The usual interpretation is that scripts glue together system commands that don't otherwise incorporate one another. This is tremendously useful and is by itself a huge advantage over GUIs.
But the second sense is that vast libraries of scripts keep developers bound to their previous UI promises. You don't capriciously change command-line options without raising all kinds of ire. I've seen GNU tools (tar comes to mind) in which options have been "deprecated" for decades, yet are still available. I seem to recall a very small number of cases where options had their senses entirely inverted, to much protest, and ultimately abandonment of those tools. In other cases you've got generations of programs which support backwards-compatible options with precursors: exim and postfix with sendmail, ssh with rsh, alpine with pine, off the top of my head.
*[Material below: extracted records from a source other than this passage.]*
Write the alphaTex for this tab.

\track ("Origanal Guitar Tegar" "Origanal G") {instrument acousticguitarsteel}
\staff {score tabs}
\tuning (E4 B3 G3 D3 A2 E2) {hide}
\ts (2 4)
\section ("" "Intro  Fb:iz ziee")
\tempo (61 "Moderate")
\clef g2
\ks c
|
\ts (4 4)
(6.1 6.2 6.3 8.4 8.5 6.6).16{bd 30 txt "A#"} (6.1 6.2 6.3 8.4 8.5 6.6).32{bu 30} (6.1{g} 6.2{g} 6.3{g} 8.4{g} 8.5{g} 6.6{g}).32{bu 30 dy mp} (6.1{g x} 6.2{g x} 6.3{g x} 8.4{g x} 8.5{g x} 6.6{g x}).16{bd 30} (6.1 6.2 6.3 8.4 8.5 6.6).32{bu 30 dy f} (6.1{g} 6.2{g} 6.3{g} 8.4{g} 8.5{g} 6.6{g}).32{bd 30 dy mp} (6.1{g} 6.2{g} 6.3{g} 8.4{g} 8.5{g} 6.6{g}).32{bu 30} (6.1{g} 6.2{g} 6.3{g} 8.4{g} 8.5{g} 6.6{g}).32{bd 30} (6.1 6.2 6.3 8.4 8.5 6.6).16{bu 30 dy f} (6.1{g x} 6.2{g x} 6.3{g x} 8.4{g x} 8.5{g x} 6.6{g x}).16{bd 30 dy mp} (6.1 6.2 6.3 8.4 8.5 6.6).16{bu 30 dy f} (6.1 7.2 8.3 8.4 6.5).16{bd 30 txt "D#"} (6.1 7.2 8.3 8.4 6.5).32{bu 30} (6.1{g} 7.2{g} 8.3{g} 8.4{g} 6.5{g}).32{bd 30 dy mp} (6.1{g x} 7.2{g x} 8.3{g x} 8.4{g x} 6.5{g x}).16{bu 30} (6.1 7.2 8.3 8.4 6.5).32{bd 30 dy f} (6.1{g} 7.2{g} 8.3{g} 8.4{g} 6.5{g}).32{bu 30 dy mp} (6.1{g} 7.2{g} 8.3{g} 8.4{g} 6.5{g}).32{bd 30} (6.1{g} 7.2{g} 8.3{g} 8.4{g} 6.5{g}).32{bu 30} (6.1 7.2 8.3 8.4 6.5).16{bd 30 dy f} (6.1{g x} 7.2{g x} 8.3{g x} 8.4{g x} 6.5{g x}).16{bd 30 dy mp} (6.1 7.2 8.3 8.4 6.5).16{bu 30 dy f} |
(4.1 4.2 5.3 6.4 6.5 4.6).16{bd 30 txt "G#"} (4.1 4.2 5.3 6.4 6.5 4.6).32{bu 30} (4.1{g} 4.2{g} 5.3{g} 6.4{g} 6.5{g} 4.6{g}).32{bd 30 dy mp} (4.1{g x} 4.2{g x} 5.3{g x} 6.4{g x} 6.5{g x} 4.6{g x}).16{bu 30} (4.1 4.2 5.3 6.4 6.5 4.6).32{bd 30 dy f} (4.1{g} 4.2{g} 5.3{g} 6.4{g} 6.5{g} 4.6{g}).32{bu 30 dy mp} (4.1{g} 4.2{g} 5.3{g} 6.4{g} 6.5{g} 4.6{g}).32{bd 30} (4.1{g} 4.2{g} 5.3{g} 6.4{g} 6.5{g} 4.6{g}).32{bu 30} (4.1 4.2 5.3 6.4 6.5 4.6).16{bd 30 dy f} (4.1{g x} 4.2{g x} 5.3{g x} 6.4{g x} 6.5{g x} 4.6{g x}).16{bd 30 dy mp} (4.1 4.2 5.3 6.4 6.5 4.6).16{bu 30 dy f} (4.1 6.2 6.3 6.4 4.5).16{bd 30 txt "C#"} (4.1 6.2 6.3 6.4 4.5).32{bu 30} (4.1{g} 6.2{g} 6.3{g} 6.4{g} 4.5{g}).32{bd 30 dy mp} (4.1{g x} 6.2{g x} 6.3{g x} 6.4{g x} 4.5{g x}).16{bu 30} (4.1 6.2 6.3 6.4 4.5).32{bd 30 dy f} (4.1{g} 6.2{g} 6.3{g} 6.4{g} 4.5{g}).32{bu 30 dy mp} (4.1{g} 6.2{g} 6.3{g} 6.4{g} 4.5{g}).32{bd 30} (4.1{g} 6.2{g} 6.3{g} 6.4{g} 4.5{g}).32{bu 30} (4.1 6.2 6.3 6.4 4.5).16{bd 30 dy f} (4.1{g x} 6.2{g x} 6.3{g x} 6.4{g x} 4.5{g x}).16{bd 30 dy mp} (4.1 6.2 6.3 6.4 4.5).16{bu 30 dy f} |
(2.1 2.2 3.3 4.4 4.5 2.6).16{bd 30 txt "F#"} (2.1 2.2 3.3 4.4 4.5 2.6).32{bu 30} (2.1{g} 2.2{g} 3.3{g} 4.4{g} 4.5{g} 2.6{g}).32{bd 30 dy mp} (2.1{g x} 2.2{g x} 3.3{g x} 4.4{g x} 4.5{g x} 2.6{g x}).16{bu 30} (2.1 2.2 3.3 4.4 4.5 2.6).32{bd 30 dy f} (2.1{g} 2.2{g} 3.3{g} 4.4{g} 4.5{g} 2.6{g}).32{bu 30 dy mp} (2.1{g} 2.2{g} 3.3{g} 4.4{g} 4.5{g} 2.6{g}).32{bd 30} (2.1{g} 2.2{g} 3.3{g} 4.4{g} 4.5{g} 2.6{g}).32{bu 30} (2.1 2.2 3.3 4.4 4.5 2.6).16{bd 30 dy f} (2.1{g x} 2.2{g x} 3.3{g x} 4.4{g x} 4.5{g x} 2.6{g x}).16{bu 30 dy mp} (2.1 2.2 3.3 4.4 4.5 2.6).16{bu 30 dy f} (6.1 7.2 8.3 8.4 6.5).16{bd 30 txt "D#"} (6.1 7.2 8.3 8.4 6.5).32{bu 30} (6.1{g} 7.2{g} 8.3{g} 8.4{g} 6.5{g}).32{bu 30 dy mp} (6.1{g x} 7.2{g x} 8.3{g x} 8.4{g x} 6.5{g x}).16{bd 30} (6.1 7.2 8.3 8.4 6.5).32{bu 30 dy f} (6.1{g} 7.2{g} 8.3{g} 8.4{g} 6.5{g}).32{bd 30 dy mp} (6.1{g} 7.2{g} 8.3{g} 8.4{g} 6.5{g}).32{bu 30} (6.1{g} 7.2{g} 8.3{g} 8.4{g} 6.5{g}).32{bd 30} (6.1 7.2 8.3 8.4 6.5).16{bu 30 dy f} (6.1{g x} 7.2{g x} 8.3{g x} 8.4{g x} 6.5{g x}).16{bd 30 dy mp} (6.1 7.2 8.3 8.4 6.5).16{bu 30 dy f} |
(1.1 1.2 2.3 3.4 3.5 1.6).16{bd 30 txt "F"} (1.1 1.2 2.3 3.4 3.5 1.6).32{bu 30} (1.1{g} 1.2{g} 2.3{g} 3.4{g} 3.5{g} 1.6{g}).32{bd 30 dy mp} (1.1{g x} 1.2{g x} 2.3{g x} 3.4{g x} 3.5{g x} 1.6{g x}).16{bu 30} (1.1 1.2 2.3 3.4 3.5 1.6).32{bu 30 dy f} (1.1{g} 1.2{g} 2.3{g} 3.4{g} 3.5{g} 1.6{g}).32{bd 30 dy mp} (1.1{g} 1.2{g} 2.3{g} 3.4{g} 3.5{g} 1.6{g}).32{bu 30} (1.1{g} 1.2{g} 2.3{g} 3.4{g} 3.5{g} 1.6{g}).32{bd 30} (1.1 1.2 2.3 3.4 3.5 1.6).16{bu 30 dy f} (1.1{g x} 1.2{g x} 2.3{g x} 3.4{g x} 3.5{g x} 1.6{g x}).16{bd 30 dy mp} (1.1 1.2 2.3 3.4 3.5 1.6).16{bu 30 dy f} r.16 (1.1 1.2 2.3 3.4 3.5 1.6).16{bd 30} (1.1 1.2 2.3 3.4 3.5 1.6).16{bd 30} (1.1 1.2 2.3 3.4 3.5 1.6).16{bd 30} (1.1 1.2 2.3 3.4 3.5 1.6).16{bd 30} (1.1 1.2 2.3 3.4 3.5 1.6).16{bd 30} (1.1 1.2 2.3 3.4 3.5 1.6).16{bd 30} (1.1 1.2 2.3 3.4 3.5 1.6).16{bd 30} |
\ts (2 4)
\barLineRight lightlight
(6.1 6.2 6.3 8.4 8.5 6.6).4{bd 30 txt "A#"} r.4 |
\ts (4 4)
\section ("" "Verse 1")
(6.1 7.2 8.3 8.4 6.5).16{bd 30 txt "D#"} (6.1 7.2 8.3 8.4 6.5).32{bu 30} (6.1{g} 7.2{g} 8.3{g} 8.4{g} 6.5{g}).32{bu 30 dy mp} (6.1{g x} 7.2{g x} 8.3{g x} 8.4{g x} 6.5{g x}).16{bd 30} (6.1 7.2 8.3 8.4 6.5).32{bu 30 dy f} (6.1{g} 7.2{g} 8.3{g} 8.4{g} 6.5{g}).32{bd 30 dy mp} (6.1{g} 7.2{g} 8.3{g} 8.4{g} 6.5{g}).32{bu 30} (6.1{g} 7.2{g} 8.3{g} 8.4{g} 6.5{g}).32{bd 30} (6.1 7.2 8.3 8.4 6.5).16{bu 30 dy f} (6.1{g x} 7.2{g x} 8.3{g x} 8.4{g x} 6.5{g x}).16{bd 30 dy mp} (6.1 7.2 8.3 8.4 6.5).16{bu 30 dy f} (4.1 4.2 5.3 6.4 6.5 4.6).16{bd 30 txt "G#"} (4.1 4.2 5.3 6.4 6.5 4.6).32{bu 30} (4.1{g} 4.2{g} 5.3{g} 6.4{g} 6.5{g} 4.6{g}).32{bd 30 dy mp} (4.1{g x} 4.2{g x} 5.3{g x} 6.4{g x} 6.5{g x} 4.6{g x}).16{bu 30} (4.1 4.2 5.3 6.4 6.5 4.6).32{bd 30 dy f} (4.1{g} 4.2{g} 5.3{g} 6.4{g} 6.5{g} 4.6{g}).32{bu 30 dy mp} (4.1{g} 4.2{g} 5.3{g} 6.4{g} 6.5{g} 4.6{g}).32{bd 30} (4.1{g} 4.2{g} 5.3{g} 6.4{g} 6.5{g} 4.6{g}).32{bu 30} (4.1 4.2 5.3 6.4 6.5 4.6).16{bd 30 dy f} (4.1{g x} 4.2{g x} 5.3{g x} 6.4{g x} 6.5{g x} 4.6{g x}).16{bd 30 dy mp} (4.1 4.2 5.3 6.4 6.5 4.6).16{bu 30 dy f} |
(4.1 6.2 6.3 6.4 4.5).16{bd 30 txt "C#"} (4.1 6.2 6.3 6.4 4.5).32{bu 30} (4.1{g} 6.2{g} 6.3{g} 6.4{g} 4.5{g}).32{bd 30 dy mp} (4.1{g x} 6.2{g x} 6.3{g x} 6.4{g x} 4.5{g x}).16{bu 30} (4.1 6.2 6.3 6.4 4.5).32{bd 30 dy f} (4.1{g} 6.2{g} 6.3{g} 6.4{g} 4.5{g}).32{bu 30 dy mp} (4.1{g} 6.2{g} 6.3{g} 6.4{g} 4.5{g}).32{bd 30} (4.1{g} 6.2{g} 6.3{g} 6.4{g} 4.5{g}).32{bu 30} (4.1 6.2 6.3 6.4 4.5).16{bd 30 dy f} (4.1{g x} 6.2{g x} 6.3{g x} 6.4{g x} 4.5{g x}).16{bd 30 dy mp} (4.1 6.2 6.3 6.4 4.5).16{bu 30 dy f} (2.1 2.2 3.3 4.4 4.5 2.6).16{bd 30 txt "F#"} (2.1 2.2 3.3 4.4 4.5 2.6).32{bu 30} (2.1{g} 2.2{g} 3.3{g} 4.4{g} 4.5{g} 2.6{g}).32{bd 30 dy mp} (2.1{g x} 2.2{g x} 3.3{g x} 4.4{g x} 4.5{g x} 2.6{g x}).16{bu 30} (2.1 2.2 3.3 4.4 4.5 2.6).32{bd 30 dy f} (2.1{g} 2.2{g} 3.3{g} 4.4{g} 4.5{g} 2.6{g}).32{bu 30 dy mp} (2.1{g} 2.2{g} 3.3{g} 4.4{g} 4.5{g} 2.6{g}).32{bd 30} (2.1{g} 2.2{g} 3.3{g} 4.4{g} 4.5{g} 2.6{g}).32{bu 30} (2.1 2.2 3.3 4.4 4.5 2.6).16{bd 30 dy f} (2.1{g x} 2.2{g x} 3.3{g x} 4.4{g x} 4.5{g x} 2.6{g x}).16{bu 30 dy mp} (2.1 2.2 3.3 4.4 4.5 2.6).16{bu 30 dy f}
Developer headspace and script compatibility are valuable.
On that note, whilst I find the *BSD's extreme conservatism annoying myself, I can appreciate that it does lead to increased consistency over time as compared with GNU userland.
Want to know how to copy and paste quickly? It's Right There in the menu you found the action in. Don't know that yet? Alt + E (underlined in Edit) then some other key to jump to the action in the list, or you now see the list, abort the previous command sequence with Esc, and then start memorizing the new shortcut for Ctrl+c + Ctrl+v.
Doesn't work so well for GUIs, which was sort of the original point.
I feel like it could be done if it was really a goal from day one, and there were things like "record this set of actions as a script" built into the toolkit. Even Applescript was still an afterthought, I think, albeit a very well supported one.
In the meantime, given the comprehensive failure of UI toolkits to support this style, it is completely fair for people to act and speak as if it doesn't exist.
If someone makes a GUI that does specifically what you want, you're in luck. If not, you're S.O.L.
With CLIs, you can almost always find some way to string things together to get what it is you want.
The hard case is working in domains which aren't inherently textual: graphics, audio, video, etc. Even there, you can often get much more accomplished from the terminal than you'd think, though setting up the process can be challenging at times. Not so useful for one-offs, but invaluable for repetitive processes.
To do that in a gui-centric fashion, the only tools we actually have are textual commands that direct gui action. essentially its a middleman step: if we are already writing our applescript lets say, we might as well just abrogate the actual commands that our applescript is trying to abrogate through the gui system.
As an aside, I think a great foundation for a GUI application is a "server" API that the GUI interacts with. You can automate a lot of testing this way and you can give power users the ability to automate workflows. Web apps are already built this way, but if you're making a standalone app you even have the privilege of making a very chatty API, which makes testing even easier.
An idea already implemented to varying degrees of success in places like BeOS, Haiku (operating system), and to a much lesser extent, AppleScript! You could also throw in the COM interop of Windows and OS/2.